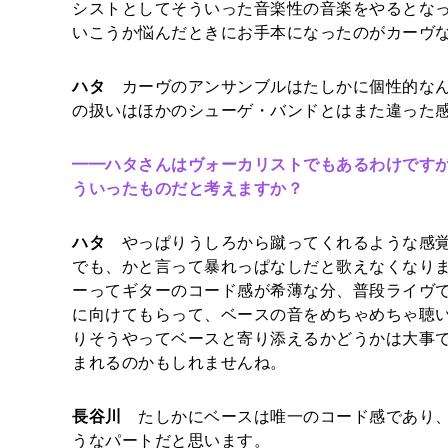
シストとしてそういった音楽性の音楽をやるとな
いこうか悩んだときにお手本になったのがカーヴ
ハタ
カーヴのアンサンブルはたしかに個性的なん
の扱いはほかのシューゲ・バンドとはまた違った
━━
ハタさんはヴォーカリストでもあるわけですが
ういったものだと考えますか？
ハタ
やっぱりうしろから蹴ってくれるような感覚
でも、かと言って暴れっぱなしだと歌えなくなり
ーってギターのコード感が希薄な分、普段ライヴ
に向けてもらって、ベースの音をめちゃめちゃ聴
りそうやってベースと寄り添えるかどうかは大事
まれるのかもしれませんね。
長谷川
たしかにベースは唯一のコード感であり、
うなパートだと思います。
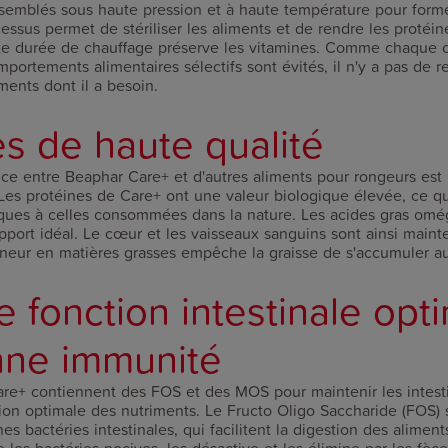
ssemblés sous haute pression et à haute température pour form
cessus permet de stériliser les aliments et de rendre les protéi
urte durée de chauffage préserve les vitamines. Comme chaque 
portements alimentaires sélectifs sont évités, il n'y a pas de re
iments dont il a besoin.
es de haute qualité
ce entre Beaphar Care+ et d'autres aliments pour rongeurs est 
 Les protéines de Care+ ont une valeur biologique élevée, ce qui
iques à celles consommées dans la nature. Les acides gras omé
pport idéal. Le cœur et les vaisseaux sanguins sont ainsi maint
teneur en matières grasses empêche la graisse de s'accumuler a
 fonction intestinale opt
nne immunité
are+ contiennent des FOS et des MOS pour maintenir les intest
ion optimale des nutriments. Le Fructo Oligo Saccharide (FOS) 
s bactéries intestinales, qui facilitent la digestion des alime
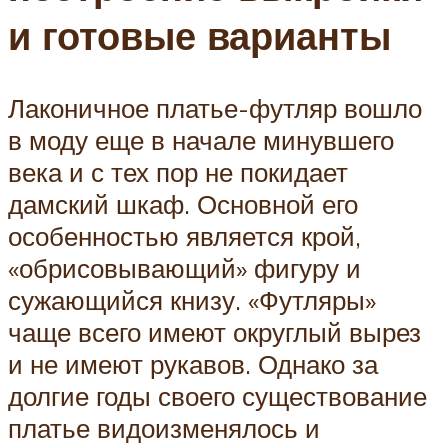
и готовые варианты
Лаконичное платье-футляр вошло
в моду еще в начале минувшего
века и с тех пор не покидает
дамский шкаф. Основной его
особенностью является крой,
«обрисовывающий» фигуру и
сужающийся книзу. «Футляры»
чаще всего имеют округлый вырез
и не имеют рукавов. Однако за
долгие годы своего существование
платье видоизменялось и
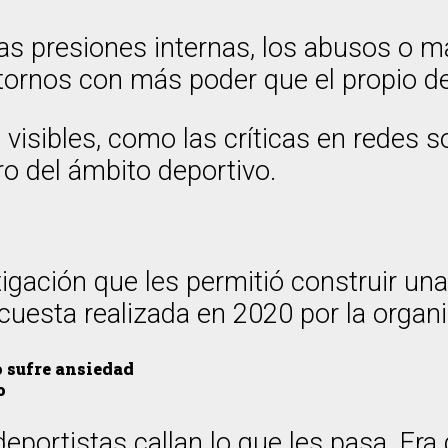
 las presiones internas, los abusos o
tornos con más poder que el propio dep
visibles, como las críticas en redes so
ro del ámbito deportivo.
gación que les permitió construir un
cuesta realizada en 2020 por la organ
o sufre ansiedad
o
rtistas callan lo que les pasa. Era di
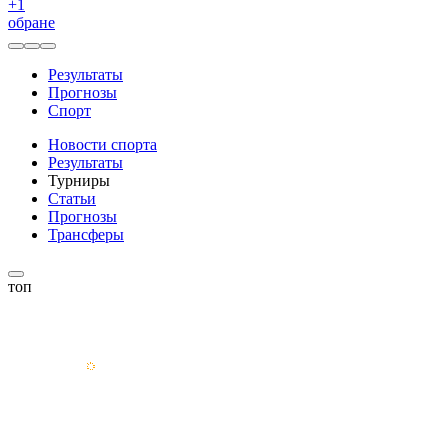
+
1
обране
Результаты
Прогнозы
Спорт
Новости спорта
Результаты
Турниры
Статьи
Прогнозы
Трансферы
топ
======
• **TASK BRIEF**
Quote the text read from every one of the records above, line for line, and leave the pictures out of your answer.

• **RESPONSE AREA**
シストとしてそういった音楽性の音楽をやるとな
いこうか悩んだときにお手本になったのがカーヴ
ハタ
カーヴのアンサンブルはたしかに個性的なん
の扱いはほかのシューゲ・バンドとはまた違った
━━
ハタさんはヴォーカリストでもあるわけですが
ういったものだと考えますか？
ハタ
やっぱりうしろから蹴ってくれるような感覚
でも、かと言って暴れっぱなしだと歌えなくなり
ーってギターのコード感が希薄な分、普段ライヴ
に向けてもらって、ベースの音をめちゃめちゃ聴
りそうやってベースと寄り添えるかどうかは大事
まれるのかもしれませんね。
長谷川
たしかにベースは唯一のコード感であり、
うなパートだと思います。
ssemblés sous haute pression et à haute température pour form
cessus permet de stériliser les aliments et de rendre les protéi
urte durée de chauffage préserve les vitamines. Comme chaque 
portements alimentaires sélectifs sont évités, il n'y a pas de re
iments dont il a besoin.
es de haute qualité
ce entre Beaphar Care+ et d'autres aliments pour rongeurs est 
 Les protéines de Care+ ont une valeur biologique élevée, ce qui
iques à celles consommées dans la nature. Les acides gras omé
pport idéal. Le cœur et les vaisseaux sanguins sont ainsi maint
teneur en matières grasses empêche la graisse de s'accumuler a
 fonction intestinale opt
nne immunité
are+ contiennent des FOS et des MOS pour maintenir les intest
ion optimale des nutriments. Le Fructo Oligo Saccharide (FOS) 
s bactéries intestinales, qui facilitent la digestion des alime
и готовые варианты
Лаконичное платье-футляр вошло
в моду еще в начале минувшего
века и с тех пор не покидает
дамский шкаф. Основной его
особенностью является крой,
«обрисовывающий» фигуру и
сужающийся книзу. «Футляры»
чаще всего имеют округлый вырез
и не имеют рукавов. Однако за
долгие годы своего существование
платье видоизменялось и
 las presiones internas, los abusos o
tornos con más poder que el propio dep
visibles, como las críticas en redes so
ro del ámbito deportivo.
gación que les permitió construir un
cuesta realizada en 2020 por la organ
o sufre ansiedad
o
rtistas callan lo que les pasa. Era di
+
1
обране
Результаты
Прогнозы
Спорт
Новости спорта
Результаты
Турниры
Статьи
Прогнозы
Трансферы
топ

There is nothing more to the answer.